Die Mitarbeiter zu motivieren findet durch das Übertragen von Möglichkeiten und durch das Übertragen von Verantwortung statt. Zur Führung gehört aber auch, klare Regeln festzulegen und auf deren Einhaltung zu pochen. In meiner Kritik bei der Verletzung dieser Regeln kann ich sehr deutlich werden.Welchen Rat möchten Sie an die nächste Generation weitergeben? Über Erfolg zu sprechen, macht mich, wie ich gerade merke, traurig. Ich kenne so viele Menschen, die ihrem ursprünglichen Lebenstraum nicht gefolgt sind - aufgrund von Ängsten, es nicht schaffen zu können, daß die Eltern oder der Partner etwas dagegen haben könnten oder aus Angst, in unserer Gesellschaft nicht überleben zu können. Ich sehe, wie Menschen auf diese Art an ihrem eigenen Unglück arbeiten. Das Um und Auf des Erfolges und vielleicht des persönlichen Glücks wäre aber, seinem Traum zu folgen. Das bedeutet nicht, daß man Schicksalsschlägen für immer entgehen wird. Es bedeutet aber, solange es geht, auf der Schiene zu sein, auf der man in Wirklichkeit fahren möchte. Wenn du etwas nicht willst, kann es sein, daß andere es dir aufzwingen, aber zuvor mußt du bis zum letzten gehen, damit du im nachhinein auch vor dir selber sagen kannst, ich habe alles versucht. Hat man eine Entscheidung gefällt, muß man sich der Konsequenzen bewußt sein und auch bereit sein, diese zu tragen, ohne zu jammern.

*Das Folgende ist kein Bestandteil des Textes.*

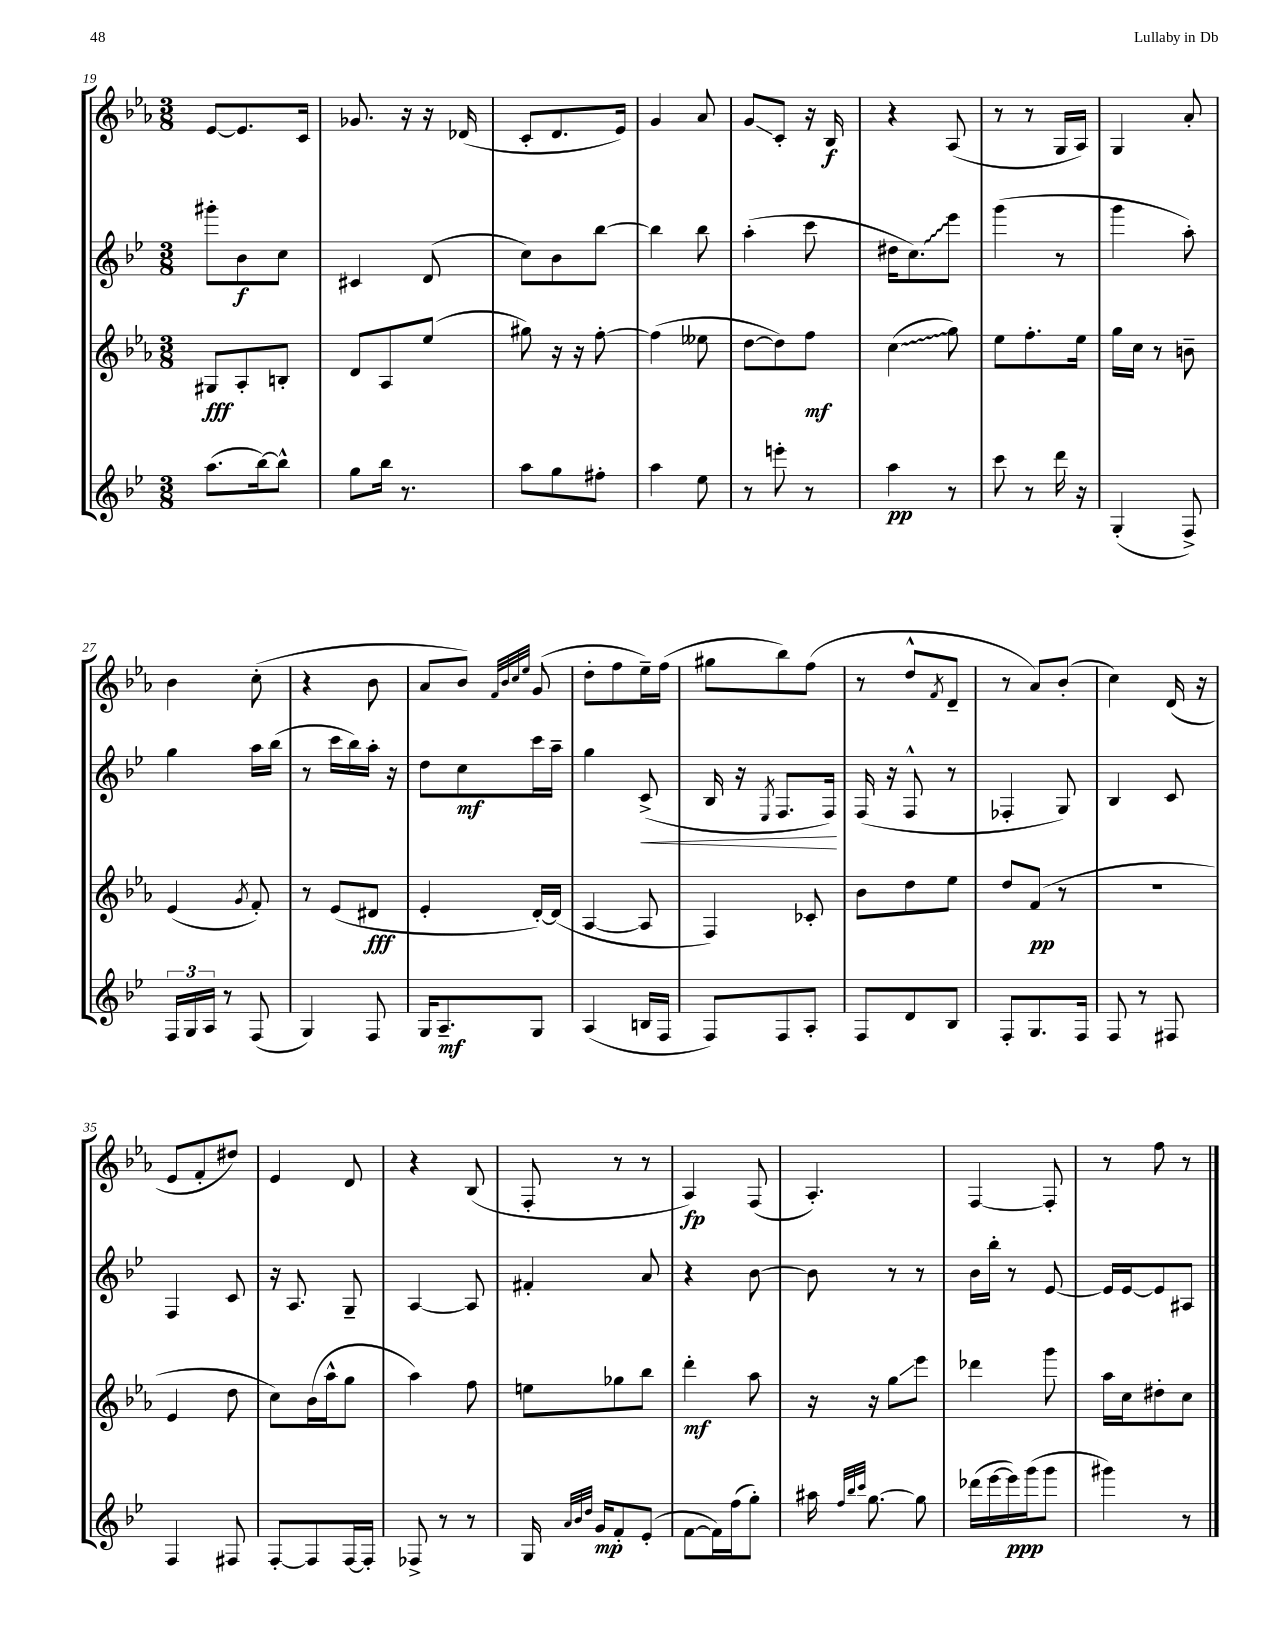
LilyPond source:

<<
\new StaffGroup <<
\new Staff = "s0" {
    \clef treble \key ees \major \numericTimeSignature \time 3/8
    ees'8~ ees'8. c'16 |
    ges'8. r16 r16 des'16( |
    c'8-. d'8. ees'16) |
    g'4 aes'8 |
    g'8\glissando c'8-. r16 bes16\f |
    r4 aes8( |
    r8 r8 g16 aes16) |
    g4 aes'8-. |
    bes'4 c''8-.( |
    r4 bes'8 |
    aes'8 bes'8) \grace { f'32 bes'32 c''32 ees''32 } g'8( |
    d''8-. f''8 ees''16--) f''16( |
    gis''8 bes''8) f''8( |
    r8 d''8-^ \acciaccatura { f'8 } d'8-- |
    r8 aes'8) bes'8-.( |
    c''4) d'16( r16 |
    ees'8 f'8-. dis''8) |
    ees'4 d'8 |
    r4 bes8( |
    f8-. r8 r8 |
    aes4\fp) f8( |
    aes4.-.) |
    f4~ f8-. |
    r8 f''8 r8 \bar "|." |
}
\new Staff = "s1" {
    \clef treble \key bes \major \numericTimeSignature \time 3/8
    gis'''8-. bes'8\f c''8 |
    cis'4 d'8( |
    c''8) bes'8 bes''8~ |
    bes''4 bes''8 |
    a''4-.( c'''8 |
    dis''16 \once \override Glissando.style = #'zigzag c''8.\glissando) ees'''8 |
    g'''4( r8 |
    g'''4 a''8-.) |
    g''4 a''16 bes''16( |
    r8 c'''16 bes''16) a''16-. r16 |
    d''8 c''8\mf c'''16 a''16-- |
    g''4 c'8->\<( |
    bes16 r16 \acciaccatura { ees8 } f8. f16\!) |
    f16( r16 f8-^ r8 |
    fes4-. g8) |
    bes4 c'8 |
    f4 c'8 |
    r16 a8. g8-- |
    a4~ a8 |
    fis'4-. a'8 |
    r4 bes'8~ |
    bes'8 r8 r8 |
    bes'16 bes''16-. r8 ees'8~ |
    ees'16 ees'16~ ees'8 ais8 \bar "|." |
}
\new Staff = "s2" {
    \clef treble \key ees \major \numericTimeSignature \time 3/8
    gis8\fff aes8-. b8-. |
    d'8 aes8 ees''8( |
    gis''8) r16 r16 f''8~-. |
    f''4( eeses''8 |
    d''8~ d''8) f''8\mf |
    \once \override Glissando.style = #'zigzag c''4\glissando( g''8) |
    ees''8 f''8.-. ees''16 |
    g''16 c''16 r8 b'8-- |
    ees'4( \acciaccatura { g'8 } f'8-.) |
    r8 ees'8( dis'8\fff |
    ees'4-. d'16~-.) d'16( |
    aes4~ aes8 |
    f4) ces'8-. |
    bes'8 d''8 ees''8 |
    d''8 f'8\pp( r8 |
    R4. |
    ees'4 d''8 |
    c''8) bes'16( aes''16-^ g''8 |
    aes''4) f''8 |
    e''8 ges''8 bes''8 |
    d'''4-.\mf aes''8 |
    r16 r16 g''8\glissando ees'''8 |
    des'''4 g'''8 |
    aes''16 c''16 dis''8-. c''8 \bar "|." |
}
\new Staff = "s3" {
    \clef treble \key bes \major \numericTimeSignature \time 3/8
    a''8.( bes''16~) bes''8-^ |
    g''8 bes''16 r8. |
    a''8 g''8 fis''8-. |
    a''4 ees''8 |
    r8 e'''8-. r8 |
    a''4\pp r8 |
    c'''8 r8 d'''16 r16 |
    g4-.( f8->) |
    \tuplet 3/2 { f16 g16 a16 } r8 f8( |
    g4) f8 |
    g16 a8.--\mf g8 |
    a4( b16 f16 |
    f8) f8 a8-. |
    f8 d'8 bes8 |
    f8-. g8. f16 |
    f8 r8 fis8 |
    f4 fis8 |
    f8~-. f8 f16~ f16-. |
    fes8-> r8 r8 |
    g16 \grace { a'32 bes'32 d''32 } g'16\mp f'8-. ees'8-.( |
    f'8~ f'16) f''16( g''8-.) |
    ais''16 \grace { f''32 bes''32 c'''32 } g''8.~ g''8 |
    des'''16( ees'''16~ ees'''16\ppp) g'''16( g'''8 |
    gis'''4) r8 \bar "|." |
}
>>
>>
\layout { \context { \Score currentBarNumber = #19 } }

Welche Ziele haben Sie sich gesteckt?
Mein Ziel ist - wie im Fußball - immer das nächste Spiel. Vieles hängt von der Tagesverfassung ab, aber ich werde versuchen, die beste Mannschaft aufzustellen, um zu gewinnen. Wir beginnen jetzt mit einem Sechsjahresprojekt namens Unbekannte Heimat und werden unsere Osterweiterung bis nach Bulgarien vorantreiben. Im übernächsten Jahr werden wir 18 Theaterstücke in jeweils drei Wochen einüben, das heißt, alle drei Wochen eine Premiere auf die Beine stellen.
Ihr Lebensmotto?
Ich hatte einst auf meinem ersten Computer einen Bildschirmschoner laufen mit dem Text If you cannot run, then crawl! Ich sage, es ist eine Tatsache, daß wir manchmal im Rollstuhl sitzen, aber dann werden wir mit dem Rollstuhl da hinfahren, wo wir hinwollen. Es ist eine Tatsache, daß wir manchmal am Boden liegen, aber auch am Boden kann man sehr schöne Perspektiven haben, wenn man bereit ist, zu schauen. So denke ich, daß jede Situation eine Erweiterung unseres Blickes ermöglicht.